Flow chambers (Vena8^TM biochip) were precoated with 20 μg/mL fibrillar collagen overnight at 4 °C and then blocked for 2 h at room temperatre with 2% fatty acid-free BSA (Sigma Aldrich). Blood was drawn into solutions of 4% citrate (1:10 v/v) and then labelled with 2 μmol/L DiOC₆ (3,3′-dihexyloxacarbocyanine iodide) for 10 min in the dark. Blood samples were recalcified prior to flow through flow chambers with 6.6 mmol/L CaCl₂ and 6.6 mmol/L MgCl₂. Blood was then made to flow through the chambers at a rate of 1000 s⁻¹ for 5 min. The flow chambers were then washed in quick succession with solutions of Alexa568-Annexin-V (1% v/v) and then with HEPES-Tyrode’s buffer (10 mmol/L HEPES pH 7.2, 145 mmol/L NaCl, 3 mmol/L KCl, 0.5 mmol/L Na₂HPO₄, 1 mmol/L MgSO₄) for 5 min to remove excess red blood cells. The chambers were then visualised within 2 h, on a spinning-disk confocal microscope.

Measurement of thrombin generation in platelet aggregates

Thrombin generation was initiated by the addition of 5 pmol/L tissue factor to re-calcified platelet-rich-plasma pre-incubated with fluorogenic thrombin substrate Z-Gly-Gly-Arg aminomethyl coumarin (Z-GGR-AMC; 450 µmol/L). Fluorescence intensities of Z-GGR-AMC was measured in whole platelet aggregates or at regions of interest. The ensuing data were converted into first-derivative curves.

Ferric chloride carotid injury model in mouse

In-vivo experiments were carried out as previously described¹⁷. Briefly, mice were anaesthetised with a ketamine-xylazine mix (100 mg/kg and 10 mg/kg respectively). Platelets were labelled with Dylight 488-conjugated anti-GPIbβ antibody and carotid arteries were exposed to 12% ferric chloride for 3 minutes prior to observation by fluorescence time-lapse microscopy.

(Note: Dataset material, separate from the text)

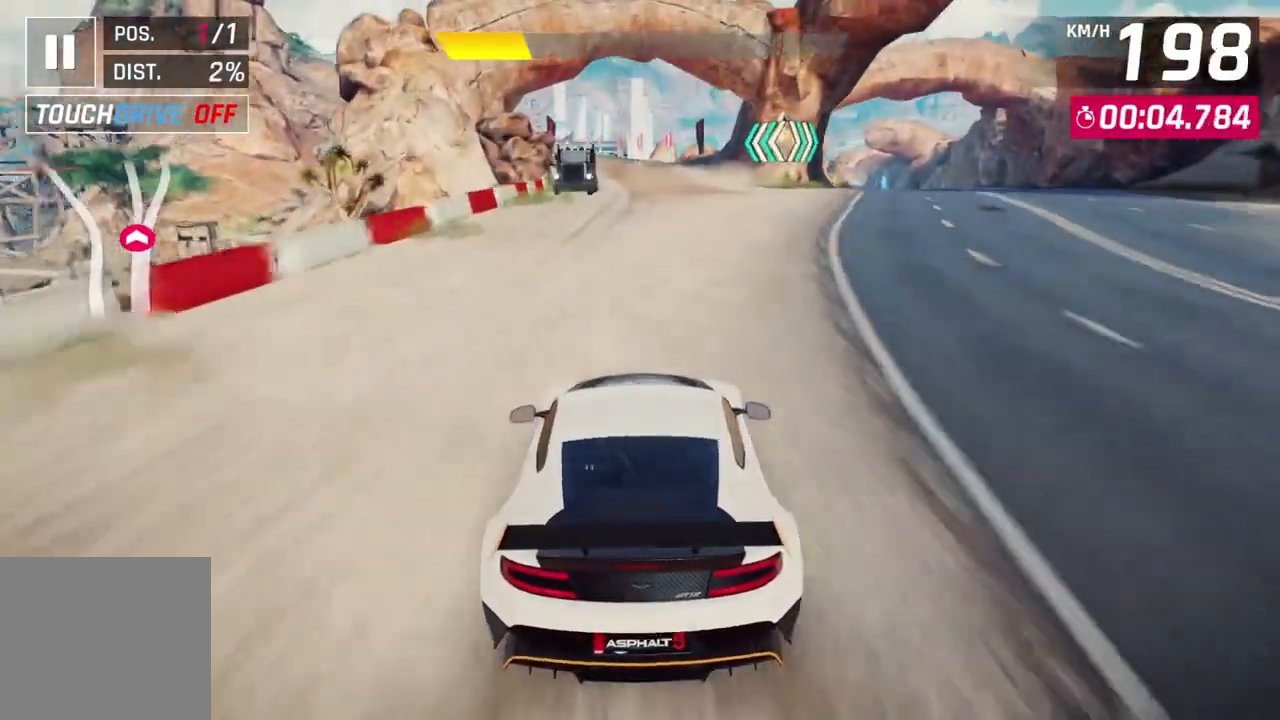
{"buttons": [], "left_stick": "center", "events": [[33, "left_stick", "center"], [300, "left_stick", "left"], [433, "left_stick", "center"]]}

Data analysis and statistics

Data were analysed using GraphPad Prism 7 (San Diego, CA) and presented as box with whiskers plots showing min to max values, the medians and interquartile ranges of data. Test for normality was by D’Agostino & Pearson omnibus as well as Shapiro-Wilk tests. Statistical significance was determined by the Friedman test, followed by Dunn’s multiple comparison test or by Wilcoxon Signed Rank Test. *p < 0.05 or **p < 0.01 was considered significant.